In short, then, the memos worked: The Department of Justice gave CIA free pass to torture without being punished. The legal analysis may have been wrong or morally monstrous, and the CIA appears to have lied to the Department of Justice. But even discounting the political factors that make it unlikely a president would prosecute the CIA, the legal ground for proceeding would be very rocky.

Serious crimes were committed. They’re going to go unpunished.

Just so you understand: our government reserves the right to do whatever it wants to another human being — fake-drown him, shove a hose up his butt and pump him full of hummus, make him think they are going to rape his mother in front of him, fun things like that — as long as they believe that doing so was a matter of national security.

They can do anything they want to you, and nobody can touch them.

And if anybody points out what they’ve done to you and says it’s wrong, there will be more than a few people, both in leadership and in the population, who say shut up, you, quit tearing the country down.
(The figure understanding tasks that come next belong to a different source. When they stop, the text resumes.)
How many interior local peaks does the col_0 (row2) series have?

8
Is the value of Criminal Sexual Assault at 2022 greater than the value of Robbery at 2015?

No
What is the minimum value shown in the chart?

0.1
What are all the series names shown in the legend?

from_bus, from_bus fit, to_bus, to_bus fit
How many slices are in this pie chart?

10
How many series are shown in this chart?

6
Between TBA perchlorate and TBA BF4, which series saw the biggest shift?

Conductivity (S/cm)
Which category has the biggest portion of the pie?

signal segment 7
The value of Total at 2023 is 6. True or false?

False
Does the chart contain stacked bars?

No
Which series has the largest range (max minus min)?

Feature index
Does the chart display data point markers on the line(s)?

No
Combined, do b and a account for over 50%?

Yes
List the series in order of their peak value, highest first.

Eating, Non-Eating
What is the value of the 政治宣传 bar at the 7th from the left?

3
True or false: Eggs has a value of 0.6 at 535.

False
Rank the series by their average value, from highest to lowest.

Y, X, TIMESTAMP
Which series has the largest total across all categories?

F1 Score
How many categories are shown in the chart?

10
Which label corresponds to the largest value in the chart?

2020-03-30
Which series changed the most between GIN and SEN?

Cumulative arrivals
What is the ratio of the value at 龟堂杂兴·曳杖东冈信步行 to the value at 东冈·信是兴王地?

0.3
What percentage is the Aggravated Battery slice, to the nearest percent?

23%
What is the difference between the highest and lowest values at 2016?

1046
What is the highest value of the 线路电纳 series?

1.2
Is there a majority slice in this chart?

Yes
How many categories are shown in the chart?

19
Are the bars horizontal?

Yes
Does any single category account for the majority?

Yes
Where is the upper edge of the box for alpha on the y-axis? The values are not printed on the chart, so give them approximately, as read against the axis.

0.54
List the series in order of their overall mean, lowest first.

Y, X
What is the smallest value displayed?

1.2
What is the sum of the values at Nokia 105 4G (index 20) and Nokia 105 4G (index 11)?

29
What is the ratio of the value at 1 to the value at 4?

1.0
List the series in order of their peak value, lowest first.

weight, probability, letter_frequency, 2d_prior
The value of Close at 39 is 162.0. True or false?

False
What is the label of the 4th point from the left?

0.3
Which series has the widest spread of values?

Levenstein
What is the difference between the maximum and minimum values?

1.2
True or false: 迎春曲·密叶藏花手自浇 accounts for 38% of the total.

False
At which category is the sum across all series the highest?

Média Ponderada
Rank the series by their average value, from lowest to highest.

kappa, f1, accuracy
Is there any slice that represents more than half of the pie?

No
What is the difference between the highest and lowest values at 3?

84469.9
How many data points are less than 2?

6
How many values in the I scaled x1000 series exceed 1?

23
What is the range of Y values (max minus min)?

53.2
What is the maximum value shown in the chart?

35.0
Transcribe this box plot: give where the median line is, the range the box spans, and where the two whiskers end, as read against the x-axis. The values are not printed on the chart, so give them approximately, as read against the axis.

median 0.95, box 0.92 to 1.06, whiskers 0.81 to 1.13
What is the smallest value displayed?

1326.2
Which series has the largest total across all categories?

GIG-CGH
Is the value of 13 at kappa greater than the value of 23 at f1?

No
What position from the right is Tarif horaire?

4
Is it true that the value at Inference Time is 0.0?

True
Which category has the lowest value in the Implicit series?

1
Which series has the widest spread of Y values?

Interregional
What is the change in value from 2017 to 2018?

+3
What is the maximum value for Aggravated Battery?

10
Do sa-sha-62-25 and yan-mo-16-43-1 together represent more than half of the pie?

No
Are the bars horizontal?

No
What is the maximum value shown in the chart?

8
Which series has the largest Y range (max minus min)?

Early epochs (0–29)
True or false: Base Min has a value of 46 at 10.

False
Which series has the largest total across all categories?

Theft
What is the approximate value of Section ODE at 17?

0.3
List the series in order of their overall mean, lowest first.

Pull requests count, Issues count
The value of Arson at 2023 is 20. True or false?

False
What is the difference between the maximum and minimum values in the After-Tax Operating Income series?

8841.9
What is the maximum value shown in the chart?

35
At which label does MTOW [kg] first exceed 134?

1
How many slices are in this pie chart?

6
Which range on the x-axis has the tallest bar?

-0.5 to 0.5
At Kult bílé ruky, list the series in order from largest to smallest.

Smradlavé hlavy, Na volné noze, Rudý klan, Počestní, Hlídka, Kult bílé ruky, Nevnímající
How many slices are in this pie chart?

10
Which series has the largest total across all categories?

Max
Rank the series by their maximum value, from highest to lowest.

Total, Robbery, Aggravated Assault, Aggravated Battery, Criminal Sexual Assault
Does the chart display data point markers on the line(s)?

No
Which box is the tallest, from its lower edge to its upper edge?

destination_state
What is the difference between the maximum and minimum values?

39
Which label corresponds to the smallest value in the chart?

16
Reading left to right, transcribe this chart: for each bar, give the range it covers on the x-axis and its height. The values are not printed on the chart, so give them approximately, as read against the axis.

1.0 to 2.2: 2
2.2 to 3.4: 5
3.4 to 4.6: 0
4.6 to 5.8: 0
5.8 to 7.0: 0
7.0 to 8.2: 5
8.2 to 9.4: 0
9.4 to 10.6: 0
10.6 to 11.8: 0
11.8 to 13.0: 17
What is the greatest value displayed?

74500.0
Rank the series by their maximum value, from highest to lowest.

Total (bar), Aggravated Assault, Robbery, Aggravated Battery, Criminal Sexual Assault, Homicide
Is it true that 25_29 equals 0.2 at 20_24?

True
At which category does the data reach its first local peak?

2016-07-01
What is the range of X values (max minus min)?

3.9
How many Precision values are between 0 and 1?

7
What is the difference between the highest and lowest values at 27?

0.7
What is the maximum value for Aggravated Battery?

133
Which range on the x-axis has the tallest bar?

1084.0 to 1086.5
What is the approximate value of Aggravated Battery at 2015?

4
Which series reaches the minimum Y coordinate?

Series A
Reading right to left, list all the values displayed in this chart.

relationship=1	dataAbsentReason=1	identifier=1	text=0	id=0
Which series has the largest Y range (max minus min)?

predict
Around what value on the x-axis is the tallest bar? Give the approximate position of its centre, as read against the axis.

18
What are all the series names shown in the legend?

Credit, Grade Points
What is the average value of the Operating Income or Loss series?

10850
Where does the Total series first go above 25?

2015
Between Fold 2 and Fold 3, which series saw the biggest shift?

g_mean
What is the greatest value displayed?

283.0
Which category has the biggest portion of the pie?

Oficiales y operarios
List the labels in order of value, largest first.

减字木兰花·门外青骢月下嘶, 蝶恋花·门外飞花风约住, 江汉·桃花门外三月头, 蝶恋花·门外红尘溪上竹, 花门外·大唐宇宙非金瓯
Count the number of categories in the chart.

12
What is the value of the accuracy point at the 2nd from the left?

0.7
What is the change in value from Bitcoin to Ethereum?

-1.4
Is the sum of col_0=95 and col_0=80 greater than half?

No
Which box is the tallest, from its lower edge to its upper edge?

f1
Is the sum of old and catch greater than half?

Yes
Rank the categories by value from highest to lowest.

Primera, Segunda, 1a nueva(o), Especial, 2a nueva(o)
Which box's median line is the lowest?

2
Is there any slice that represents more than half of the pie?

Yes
I suppose somebody is going to do a poll on this, so let me make a prediction now: 62 percent of the American people will have no objection to what the CIA did, and will say it was wrong to release the torture report. I hope I’m wrong.

You might say that this is something the CIA did to foreigners, so we American citizens don’t have to worry. You have more faith in the American government and in the American people than I do. If the CIA were doing this on American soil, to American citizens, and saying it was necessary to prevent another 9/11, the same Republican politicians would defend it, and just as many American citizens would agree with them.

It’s going to happen again, because most Americans don’t care if it happens again.